* [Brief]
With the pictures omitted, write out all of the listing exactly.

* [Source data]
((
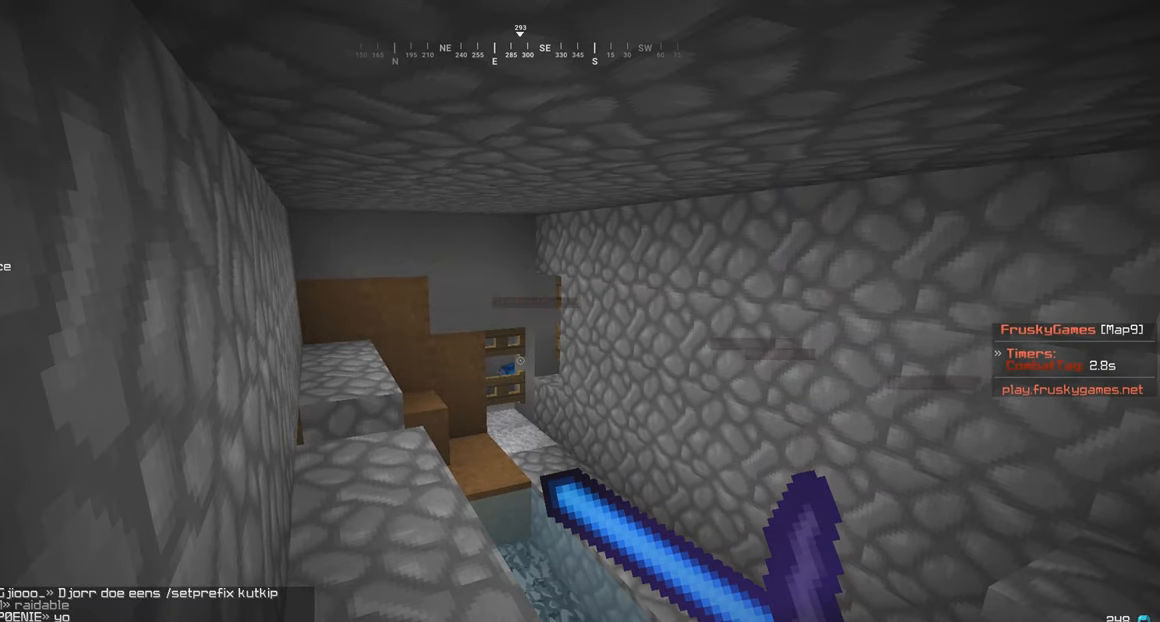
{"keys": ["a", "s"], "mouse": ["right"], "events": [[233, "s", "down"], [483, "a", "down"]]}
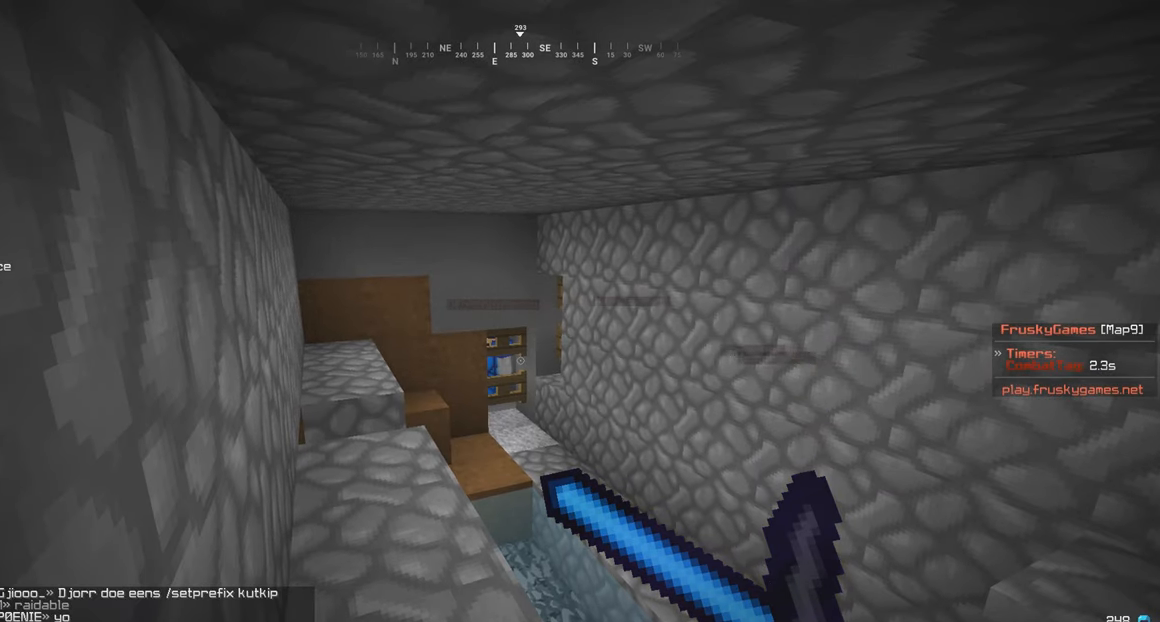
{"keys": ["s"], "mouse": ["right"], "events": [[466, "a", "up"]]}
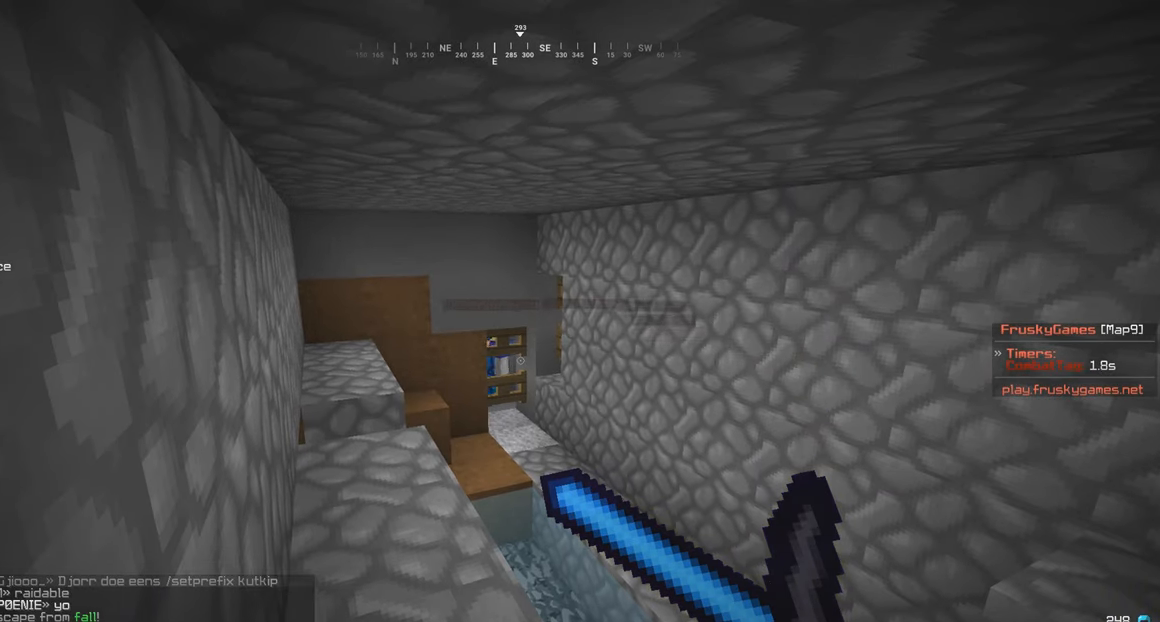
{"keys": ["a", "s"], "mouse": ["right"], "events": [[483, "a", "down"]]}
))
* [Answer]
{"keys": ["a", "s"], "mouse": ["right"], "events": [[233, "s", "down"], [483, "a", "down"]]}
{"keys": ["s"], "mouse": ["right"], "events": [[466, "a", "up"]]}
{"keys": ["a", "s"], "mouse": ["right"], "events": [[483, "a", "down"]]}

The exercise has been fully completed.